What I would say is that, generally, withdrawing one’s work is a thing. My hope is that after a certain point that feels too-long for you (and is too long by the market’s professed turn-around time) you will be brave and self-respectful enough to drop them a line that either says, “Hey, was a decision reached on this?” or “Hey, I’d like to take this story out of your queue.” Do it politely, but do it – because that’s what begins to change the landscape so that the publication can see that either a) oops, they never got back to somebody, or b) yikes, they’d better try to rearrange things a bit so they get through the slush-pile more efficiently.

And, since withdrawing one’s work is a thing that is done, if more of us do it (or query) dependably, maybe the hard yellow double-line on simultaneous submissions can become more of a dotted white line situation (you know, so we can change lanes or merge or whatever, as needed, because we’re using turn signals like adults).

Dragging us back to my fifty-submission situation, this year was also high in acceptances. I got TWO – which, while humble, is two more than in recent years, and it’s tripled my lifetime publications. That’s pretty cool.

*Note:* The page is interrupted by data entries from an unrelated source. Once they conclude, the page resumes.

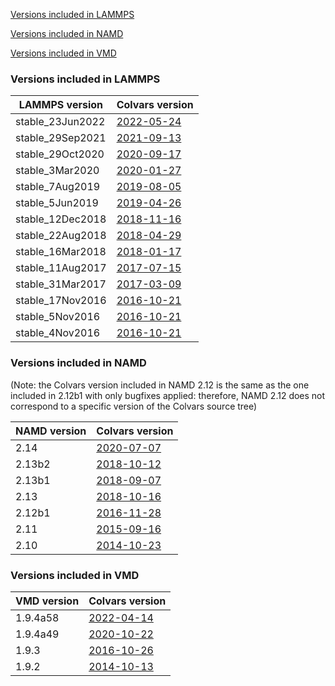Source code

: [Versions included in LAMMPS](#versions-included-in-LAMMPS)

[Versions included in NAMD](#versions-included-in-NAMD)

[Versions included in VMD](#versions-included-in-VMD)

### Versions included in LAMMPS
LAMMPS version | Colvars version
-------------- | ---------------
stable_23Jun2022 | [2022-05-24](https://github.com/Colvars/colvars/releases/tag/lammps-stable_23Jun2022)
stable_29Sep2021 | [2021-09-13](https://github.com/Colvars/colvars/releases/tag/lammps-stable_29Sep2021)
stable_29Oct2020 | [2020-09-17](https://github.com/Colvars/colvars/releases/tag/lammps-stable_29Oct2020)
stable_3Mar2020 | [2020-01-27](https://github.com/Colvars/colvars/releases/tag/lammps-stable_3Mar2020)
stable_7Aug2019 | [2019-08-05](https://github.com/Colvars/colvars/releases/tag/lammps-stable_7Aug2019)
stable_5Jun2019 | [2019-04-26](https://github.com/Colvars/colvars/releases/tag/lammps-stable_5Jun2019)
stable_12Dec2018 | [2018-11-16](https://github.com/Colvars/colvars/releases/tag/lammps-stable_12Dec2018)
stable_22Aug2018 | [2018-04-29](https://github.com/Colvars/colvars/releases/tag/lammps-stable_22Aug2018)
stable_16Mar2018 | [2018-01-17](https://github.com/Colvars/colvars/releases/tag/lammps-stable_16Mar2018)
stable_11Aug2017 | [2017-07-15](https://github.com/Colvars/colvars/releases/tag/lammps-stable_11Aug2017)
stable_31Mar2017 | [2017-03-09](https://github.com/Colvars/colvars/releases/tag/lammps-stable_31Mar2017)
stable_17Nov2016 | [2016-10-21](https://github.com/Colvars/colvars/releases/tag/lammps-stable_17Nov2016)
stable_5Nov2016 | [2016-10-21](https://github.com/Colvars/colvars/releases/tag/lammps-stable_5Nov2016)
stable_4Nov2016 | [2016-10-21](https://github.com/Colvars/colvars/releases/tag/lammps-stable_4Nov2016)

### Versions included in NAMD
(Note: the Colvars version included in NAMD 2.12 is the same as the one included in 2.12b1 with only bugfixes applied: therefore, NAMD 2.12 does not correspond to a specific version of the Colvars source tree)

NAMD version | Colvars version
-------------- | ---------------
2.14 | [2020-07-07](https://github.com/Colvars/colvars/releases/tag/namd-2.14)
2.13b2 | [2018-10-12](https://github.com/Colvars/colvars/releases/tag/namd-2.13b2)
2.13b1 | [2018-09-07](https://github.com/Colvars/colvars/releases/tag/namd-2.13b1)
2.13 | [2018-10-16](https://github.com/Colvars/colvars/releases/tag/namd-2.13)
2.12b1 | [2016-11-28](https://github.com/Colvars/colvars/releases/tag/namd-2.12b1)
2.11 | [2015-09-16](https://github.com/Colvars/colvars/releases/tag/namd-2.11)
2.10 | [2014-10-23](https://github.com/Colvars/colvars/releases/tag/namd-2.10)

### Versions included in VMD
VMD version | Colvars version
-------------- | ---------------
1.9.4a58 | [2022-04-14](https://github.com/Colvars/colvars/releases/tag/vmd-1.9.4a58)
1.9.4a49 | [2020-10-22](https://github.com/Colvars/colvars/releases/tag/vmd-1.9.4a49)
1.9.3 | [2016-10-26](https://github.com/Colvars/colvars/releases/tag/vmd-1.9.3)
1.9.2 | [2014-10-13](https://github.com/Colvars/colvars/releases/tag/vmd-1.9.2)

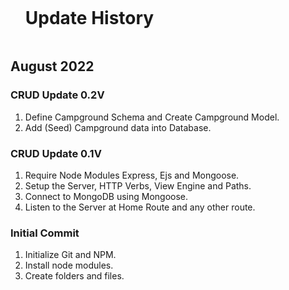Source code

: <div id="user-content-toc">
  <ul>
    <summary><h1 style="display: inline-block;">Update History</h1></summary>
  </ul>
</div>

## August 2022

### CRUD Update 0.2V

1. Define Campground Schema and Create Campground Model.
2. Add (Seed) Campground data into Database. 

### CRUD Update 0.1V

1. Require Node Modules Express, Ejs and Mongoose.
2. Setup the Server, HTTP Verbs, View Engine and Paths.
3. Connect to MongoDB using Mongoose.
4. Listen to the Server at Home Route and any other route.

### Initial Commit

1. Initialize Git and NPM.
2. Install node modules.
3. Create folders and files.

And, if I look at all the rejections it took to get to those acceptances – not just by the numbers, but looking at the kind of rejection wording I got, from which markets and for which stories – I must admit that I have a better idea about what to send X market next, and who might like Y story better. So maybe the goal isn’t just to get published, as you submit yourself to this torture; maybe your other goal is to gather intel about the markets to which you make yourself vulnerable. Yes, you show them yours. But then they show you theirs! USE THAT. Even a form rejection, after twelve hours, tells you a lot. In English that’s either, “We have atypical submission requirements you forgot to read,” or “We don’t like Victorian space-opera, sorry.”

All this to say I’m pretty happy with all those numbers. The two acceptances are awesome, but I also love all those illuminating (and sometimes even encouraging) no-thank-yous. And I love the gaps in the numbers most of all – the difference between what has been sent out and what has been responded to. I must tend that gap, and never let it close, for it is full of hope.